EXERCISE:
If a line in the entries contains the string "left", include that line in your answer.

DATASET RECORDS:
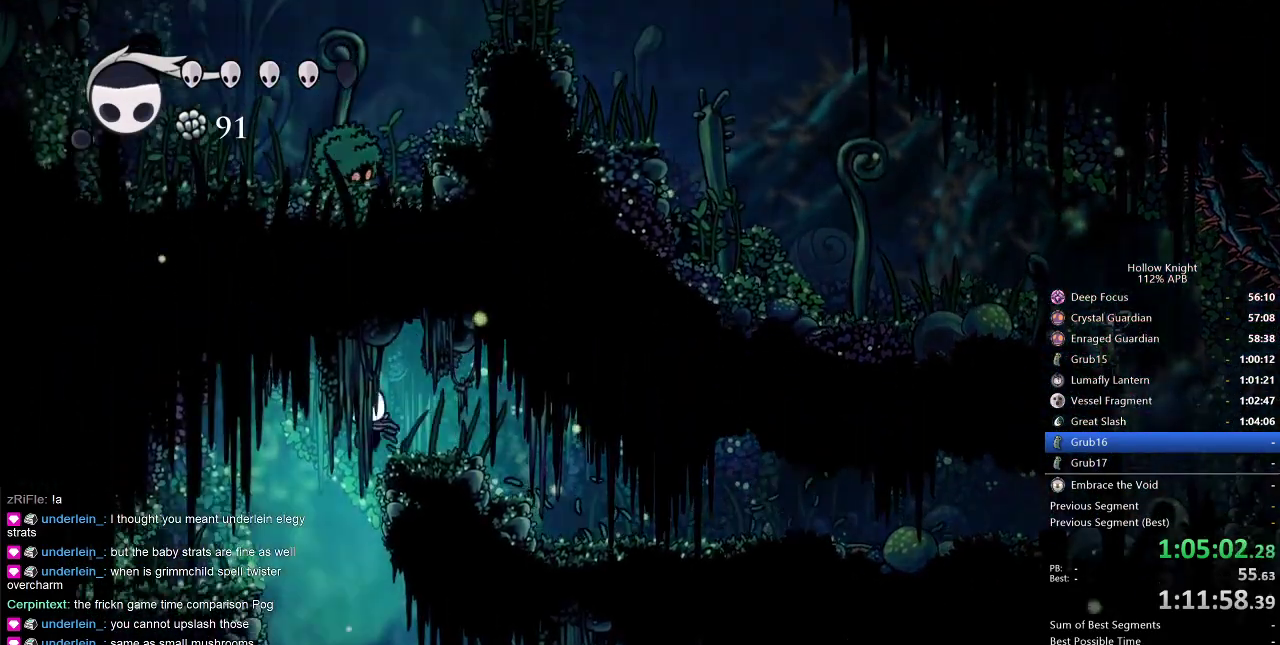
{"keys": ["right"], "events": [[184, "left", "up"], [467, "right", "down"]]}
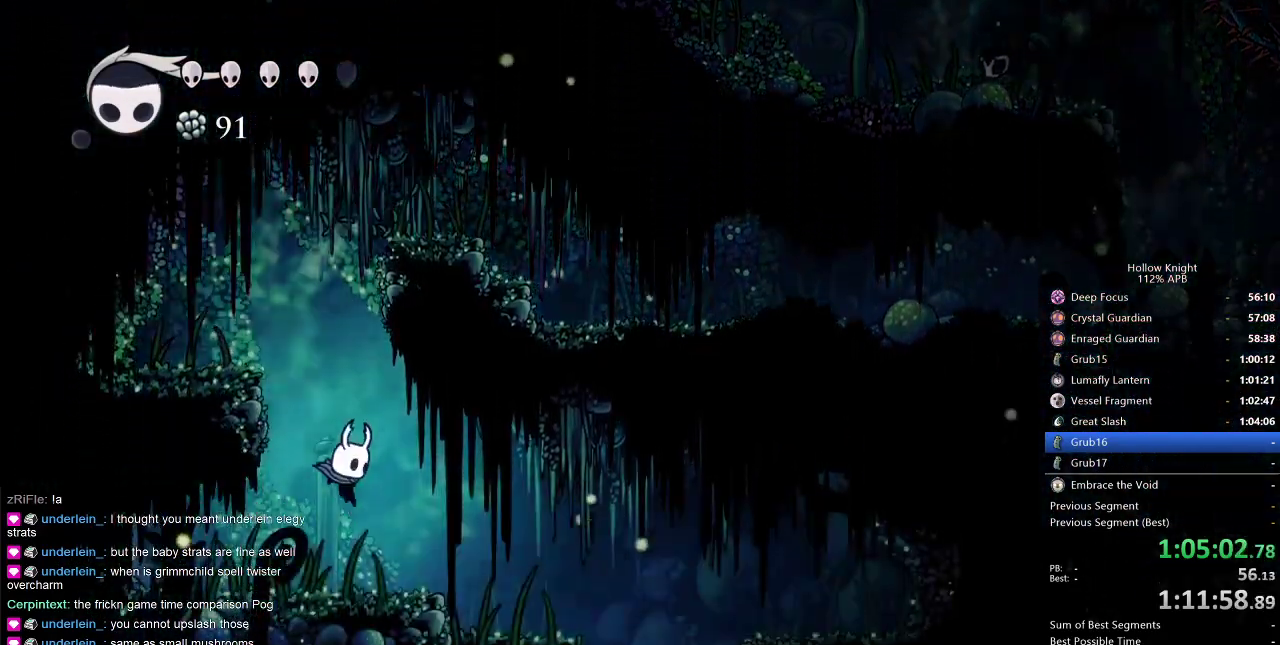
{"keys": [], "events": [[200, "dash", "down"], [350, "dash", "up"], [484, "right", "up"]]}
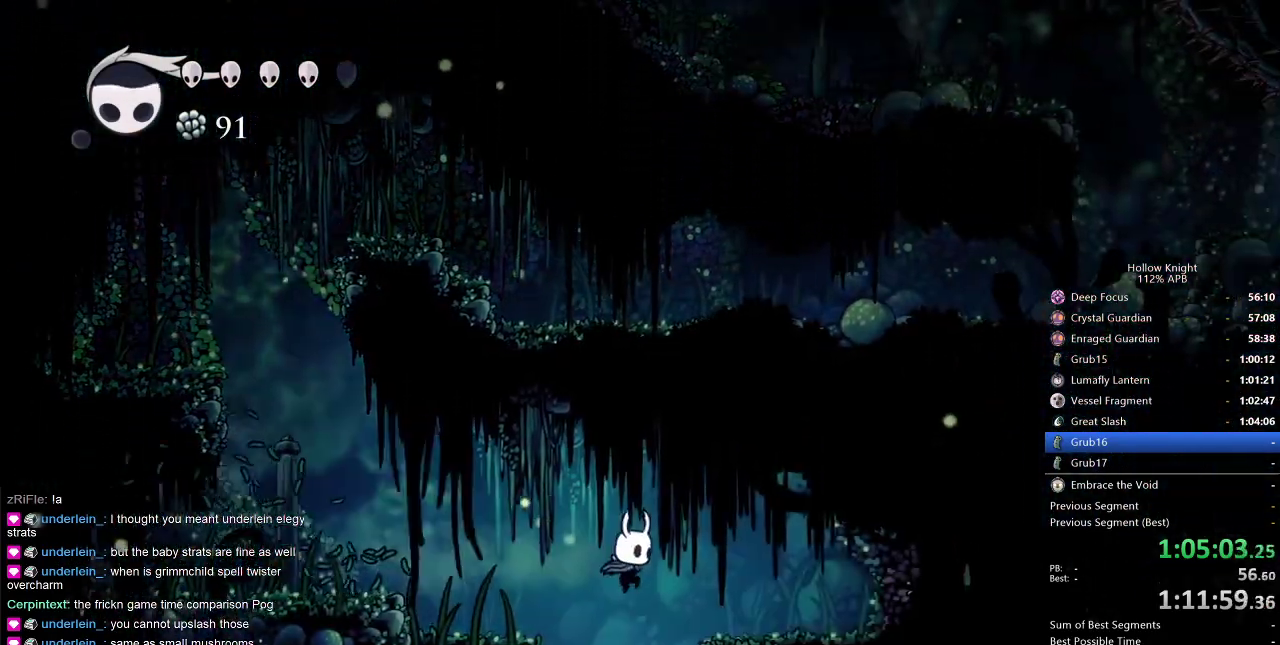
{"keys": [], "events": []}
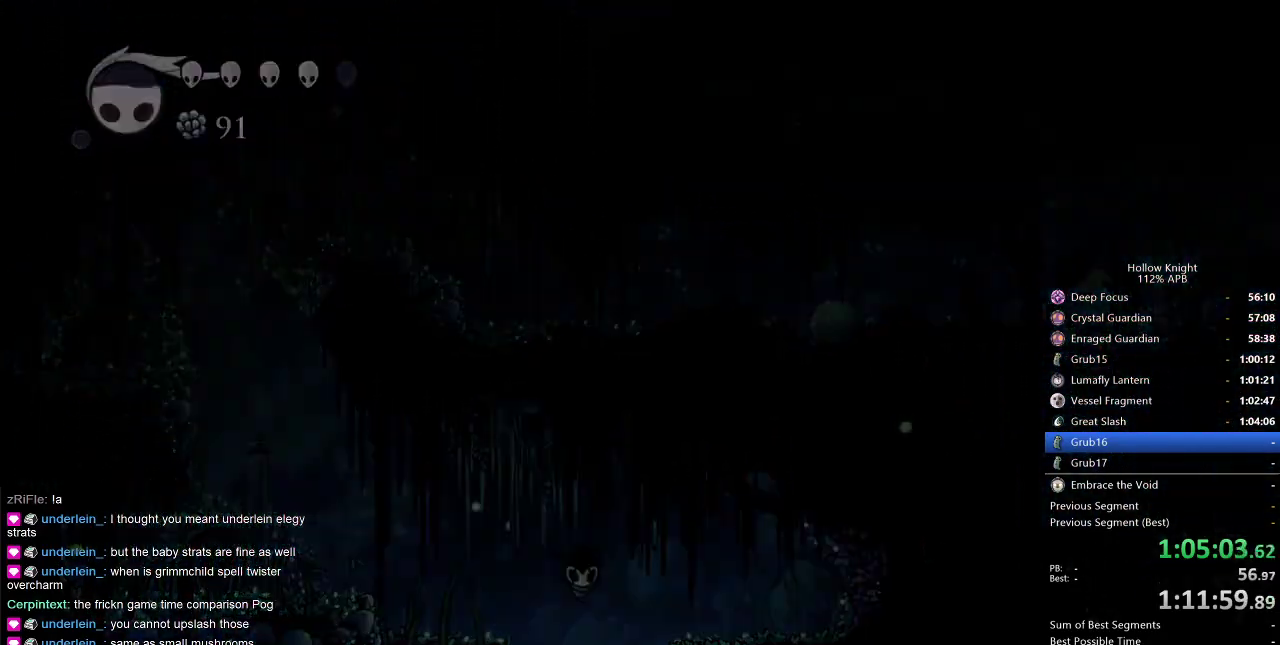
{"keys": ["right"], "events": [[50, "nail", "down"], [417, "nail", "up"], [417, "right", "down"]]}
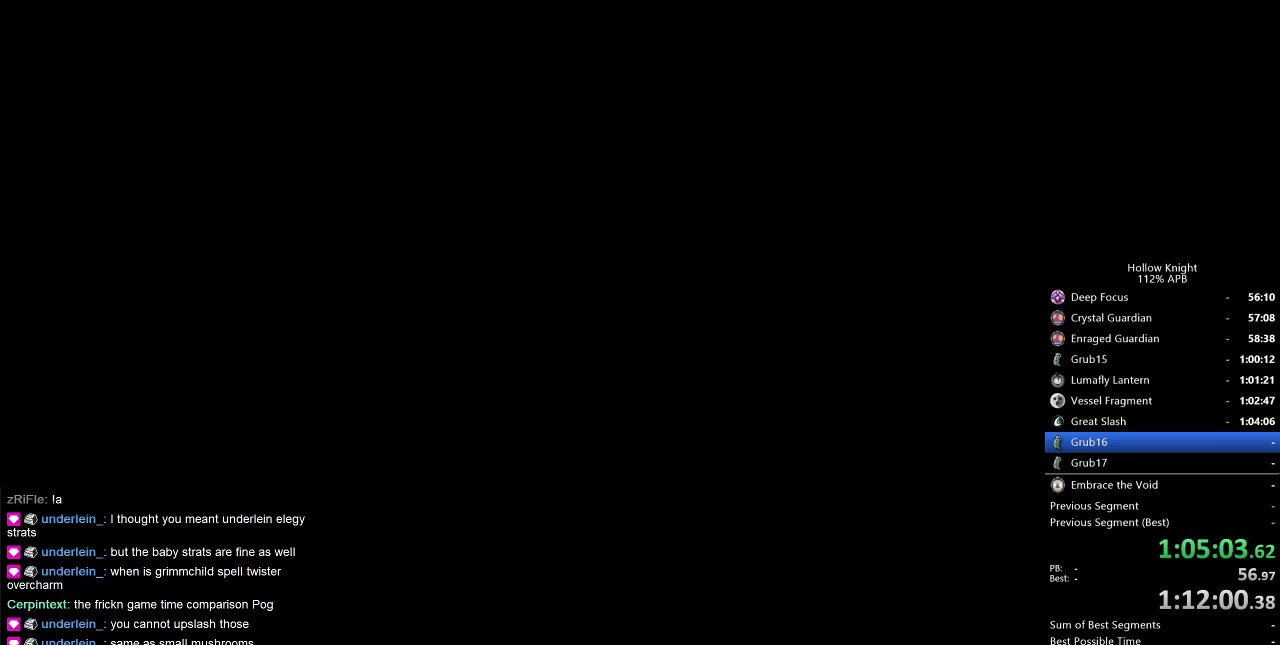
{"keys": ["right"], "events": [[67, "right", "up"], [117, "right", "down"], [200, "right", "up"], [250, "down", "down"], [250, "left", "down"], [300, "down", "up"], [300, "left", "up"], [300, "right", "down"], [384, "right", "up"], [484, "right", "down"]]}
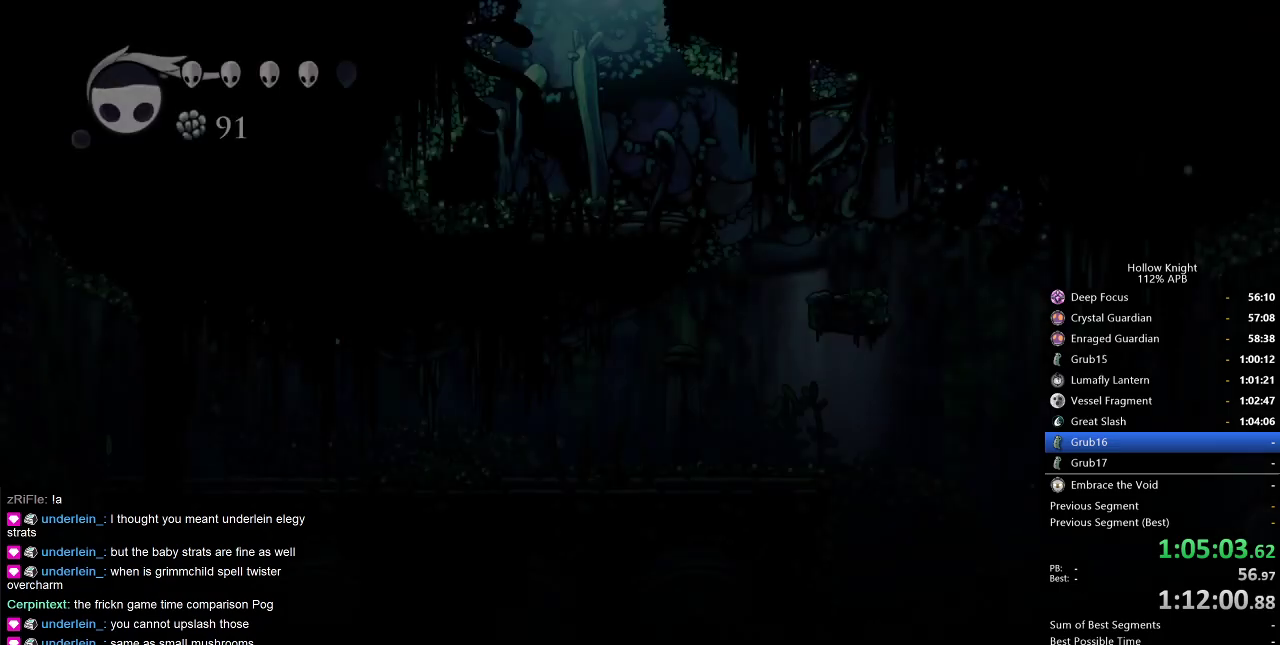
{"keys": ["right"], "events": [[84, "right", "up"], [167, "right", "down"], [217, "right", "up"], [317, "right", "down"]]}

RESULT FOR THIS EXERCISE:
{"keys": ["right"], "events": [[184, "left", "up"], [467, "right", "down"]]}
{"keys": ["right"], "events": [[67, "right", "up"], [117, "right", "down"], [200, "right", "up"], [250, "down", "down"], [250, "left", "down"], [300, "down", "up"], [300, "left", "up"], [300, "right", "down"], [384, "right", "up"], [484, "right", "down"]]}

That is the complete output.